Весной тошнота отступила, зато навалились судороги и отеки. Больше всего огорчали непослушные сосиски-пальцы, из которых застойной лимфой выдавило всю музыкальную премудрость. Ася лежала, не тревожа лампу, прозрачные майские сумерки складывались в злую мордаху очередной бессонной ночи. Скрипнула незапертая дверь.
– Ты полежи, я сам… того-самого… поужинаю. – Айбар не стал морочиться, добывая свет, разделся в темноте и спрятался за ширмой. Через минуту оттуда донесся плеск воды в тазу.
– Я боюсь умереть, – неожиданно раздалось с лежанки.
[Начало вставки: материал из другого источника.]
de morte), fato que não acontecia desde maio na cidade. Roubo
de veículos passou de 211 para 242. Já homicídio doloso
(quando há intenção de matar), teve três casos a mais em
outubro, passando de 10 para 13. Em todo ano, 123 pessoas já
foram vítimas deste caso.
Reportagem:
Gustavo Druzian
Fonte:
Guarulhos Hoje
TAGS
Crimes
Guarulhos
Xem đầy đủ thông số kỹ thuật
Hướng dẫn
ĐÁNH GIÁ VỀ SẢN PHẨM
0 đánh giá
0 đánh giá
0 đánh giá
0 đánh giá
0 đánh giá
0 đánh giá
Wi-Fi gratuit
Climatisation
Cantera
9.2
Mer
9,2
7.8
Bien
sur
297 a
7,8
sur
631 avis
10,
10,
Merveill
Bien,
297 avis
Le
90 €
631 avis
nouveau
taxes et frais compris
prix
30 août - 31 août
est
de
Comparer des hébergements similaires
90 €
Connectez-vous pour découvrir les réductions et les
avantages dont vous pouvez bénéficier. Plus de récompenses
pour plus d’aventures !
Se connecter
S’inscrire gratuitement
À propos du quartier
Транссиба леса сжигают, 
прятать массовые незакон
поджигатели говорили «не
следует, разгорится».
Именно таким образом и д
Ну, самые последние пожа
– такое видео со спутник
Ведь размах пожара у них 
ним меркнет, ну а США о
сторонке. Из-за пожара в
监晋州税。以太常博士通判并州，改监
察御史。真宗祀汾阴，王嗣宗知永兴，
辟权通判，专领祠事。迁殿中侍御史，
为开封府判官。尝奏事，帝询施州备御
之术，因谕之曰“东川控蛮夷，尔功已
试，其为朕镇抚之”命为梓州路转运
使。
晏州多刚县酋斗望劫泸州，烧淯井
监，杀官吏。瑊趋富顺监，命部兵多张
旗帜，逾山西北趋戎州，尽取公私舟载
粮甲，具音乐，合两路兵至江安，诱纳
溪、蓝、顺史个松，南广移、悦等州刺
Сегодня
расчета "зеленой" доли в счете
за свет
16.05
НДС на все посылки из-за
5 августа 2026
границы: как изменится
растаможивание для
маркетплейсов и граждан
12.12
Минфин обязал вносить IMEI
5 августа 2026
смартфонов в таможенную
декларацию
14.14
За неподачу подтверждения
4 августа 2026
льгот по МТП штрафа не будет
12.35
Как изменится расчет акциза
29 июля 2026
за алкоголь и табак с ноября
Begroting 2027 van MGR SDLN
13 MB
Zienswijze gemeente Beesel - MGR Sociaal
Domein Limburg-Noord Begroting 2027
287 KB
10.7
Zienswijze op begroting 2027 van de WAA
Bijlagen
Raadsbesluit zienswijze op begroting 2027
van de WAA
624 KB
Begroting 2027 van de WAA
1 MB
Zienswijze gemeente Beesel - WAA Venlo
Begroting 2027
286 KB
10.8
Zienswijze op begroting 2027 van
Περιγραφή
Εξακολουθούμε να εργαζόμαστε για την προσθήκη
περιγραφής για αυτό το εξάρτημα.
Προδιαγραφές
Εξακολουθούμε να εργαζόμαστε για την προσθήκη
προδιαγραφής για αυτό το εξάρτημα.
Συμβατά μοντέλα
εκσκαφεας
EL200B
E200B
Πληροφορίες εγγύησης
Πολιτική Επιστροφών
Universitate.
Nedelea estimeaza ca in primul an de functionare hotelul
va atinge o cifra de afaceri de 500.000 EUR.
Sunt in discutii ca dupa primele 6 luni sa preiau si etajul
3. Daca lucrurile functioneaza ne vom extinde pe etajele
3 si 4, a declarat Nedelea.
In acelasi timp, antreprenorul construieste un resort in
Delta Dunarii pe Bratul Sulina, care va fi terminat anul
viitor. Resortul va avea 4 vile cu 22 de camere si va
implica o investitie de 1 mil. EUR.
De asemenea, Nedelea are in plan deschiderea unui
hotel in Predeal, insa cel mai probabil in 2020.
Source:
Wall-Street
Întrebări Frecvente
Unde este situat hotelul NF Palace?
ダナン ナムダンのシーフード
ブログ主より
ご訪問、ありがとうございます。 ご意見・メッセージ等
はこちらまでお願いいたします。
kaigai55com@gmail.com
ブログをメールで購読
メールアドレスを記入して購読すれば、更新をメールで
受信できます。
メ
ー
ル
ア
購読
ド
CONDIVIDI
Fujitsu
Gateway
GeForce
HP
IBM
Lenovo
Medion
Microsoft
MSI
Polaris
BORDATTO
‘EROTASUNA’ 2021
– Что? Умереть? – Он вышел голый и мокрый, как попало обтерся старой простыней, завязал ее на бедрах.
– Да. Мама же умерла в родах, у меня плохая наследственность.
– Чепуха! Зато у меня хорошая. В нашем роду по семнадцать детей… и не умирали.
– Если семнадцатого рожать – это хорошо, привычно. Умирают обычно в первых родах.
– Да ну? Но ведь ты-то… того-самого… не первая, а вторая? – Он улегся рядом и начал ее целовать, гладить, перебирать пальцами волосы, как она любила. – Знаешь, на фронте все боялись, но только до битвы. Когда уже в бой, не страшно, весь страх на привале оставался.
– Но если вдруг… ты же не бросишь нашего ребеночка?
– Ты… замолчи, коркак тушкан![169] Не говори чепухи! У нас трое или четверо детей будет, или пятеро. Ты на сколько согласна?
Она зарылась носом в его прохладную, пахнувшую мылом грудь:
– Тогда скажи, почему ты сам такой… нервный? Я же вижу.
– Я?.. Я про Нурали думаю. Он растет без отца, я должен… как-то… – Его рука испуганно замерла на ее затылке.
Ася потрогала мужнин локоть, требуя продолжать почесывания, она, как кошка, млела от ласки:
– Давай заберем Нурали к себе. Пусть с нами живет. Это будет правильно, – промурлыкала она. Из голоса ушла тревога, шея и плечо обмякли, погружаясь в сон.
– Ты… ты правда? Не против?
– Нет, конечно, он же тоже наша семья. Сразу будет двое детей, останется всего один… или два…
– Ты родишь, и мы заберем Нурали, правда? Будешь сидеть дома с двумя мальчиками? – Он все-таки растормошил ее.
– Он будет старшим братом нашей доче. – Тихий смешок полетел к двери, но передумал и вернулся, уселся на край лежанки, потому что от такой милоты грех убегать.